O Projeto

O que é

Embora o mundo sofra frequentes mudanças de comportamentos e de valores que afetam diretamente a juventude, ainda é na adolescência que os indivíduos passam a exercer a sexualidade com seus riscos associados, ampliam o convívio social, vivem a urgência de protagonizar a própria história, passam a tomar suas próprias decisões e a planejar o futuro, agora já nem tão distante.

Mas, apesar de contar com uma legislação exemplar de cuidado e proteção à criança e ao adolescente, o Brasil expõe grandes fragilidades: 61 por cento desses meninos e meninas vivem na pobreza, de acordo com relatório do Fundo das Nações Unidas para a Infância (UNICEF), publicado em agosto de 2018. Pobreza não apenas monetária, mas de múltiplas dimensões, que priva esses cidadãos de direitos básicos ao seu desenvolvimento, como educação, saneamento e informação.

Na saúde do adolescente, o país amarga alguns indicadores sombrios, como os de gravidez precoce, Doenças Sexualmente Transmissíveis, as DSTs, e mortes por Causas Externas. De acordo com a Organização Mundial da Saúde(OMS), a violência é a principal causa de morte entre grupos de 10 a 15 anos de idade.
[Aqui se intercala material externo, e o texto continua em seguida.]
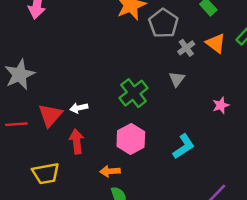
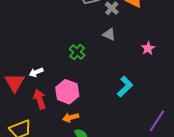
gray triangle: (177, 79) -> (109, 34), turned -32
green cross: (134, 93) -> (77, 52), size x0.7
pink hexagon: (131, 139) -> (67, 92), moved

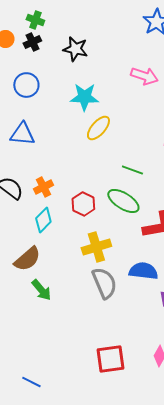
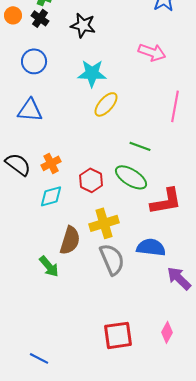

A extraordinária fase de transição da infância para a vida adulta, marcada por tantas descobertas, medos, ansiedades e responsabilidades exige, então, adaptações e ajustes que incluem desde os cuidados com o corpo até a mudança de hábitos e comportamentos decisivos para a saúde física e o equilíbrio psicossocial, que terão implicações diretas em todos os estágios subsequentes de suas vidas.

Com esse propósito, o Instituto de Apoio ao Desenvolvimento Social (IPADS), em parceria com a empresa BAYER, e contando com apoio do Conselho Nacional de Secretarias Municipais de Saúde (CONASEMS), criou o CIDADANIA JOVEM, projeto que pretende contribuir para a formação integral dos adolescentes em condição de vulnerabilidade social, numa abordagem intersetorial que busca promover a saúde e favorecer o protagonismo dos jovens na construção da cidadania.

 Além de atuar diretamente com jovens das  cinco regiões brasileiras, ao longo do desenvolvimento de suas ações o projeto construirá metodologia de trabalho para que os municípios multipliquem a experiência e gerará documentos sobre a Promoção da Saúde de Adolescentes para disponibilizar aos profissionais da Atenção Básica do Sistema Único de Saúde, o SUS.

No Cidadania Jovem, a saúde é entendida como  qualidade de vida: envolve o bem estar físico, mental, psicológico e emocional que meninos e meninas precisam durante a conturbada fase de transição da infância para a vida adulta. Entre os temas tratados estão a sexualidade, os cuidados com o corpo, saúde, valores, família, convívio  social e cidadania.

A ideia é oportunizar o aprendizado em diferentes áreas do conhecimento para que os adolescentes sintam-se fortalecidos, enfrentem com mais leveza os conflitos comuns nessa fase, desenvolvam sua autoestima, superem possíveis situações de vulnerabilidade no ambiente em que vivem  e passem a atuar como protagonistas na construção de suas histórias de vida. 

É um projeto de educação não formal, fora da grade curricular da escola. A ação educativa se estabelece a partir de palestras sobre saúde com especialistas convidados e oficinas semanais conduzidas por monitores previamente capacitados pelo projeto. Essas oficinas, que acontecem todos os sábados ao longo de 10 meses, pressupõem  o trabalho com vistas à promoção da saúde e o desenvolvimento de atitudes e habilidades, tendo como base  atividades em diferentes formas, como:

  • arte e movimento,
  • práticas esportivas,
  • história, memória e identidade,
  • protagonismo e ação comunitária   

Para quem 

Em um primeiro momento, o Cidadania Jovem beneficia 500 adolescentes – 100 em cada um dos cinco municípios que representam as diferentes regiões brasileiras (Norte, Nordeste, Centro Oeste, Sudeste e Sul). 

O público-alvo priorizado para as oficinas são adolescentes na faixa etária de 12 a 15 anos. Mas o conjunto de atividades considera a faixa etária estabelecida no Estatuto da Criança e do Adolescente (ECA – Lei 8.069, de 1990 ), que é de 12 a 18 anos e, em casos excepcionais expressos em lei, aplicável até os 21 anos de idade.

Monitoria

Em atividades presenciais e em Educação a Distância (EaD) o Cidadania Jovem promove a capacitação e oferece apoio permanente aos monitores, selecionados nas cidades onde o projeto é desenvolvido. Com essa formação os monitores, além da oportunidade de trabalhar nas oficinas do Cidadania Jovem, podem tornar-se agentes educacionais, capazes de desenvolver novos projetos que contribuam para a formação integral dos adolescentes de suas comunidades.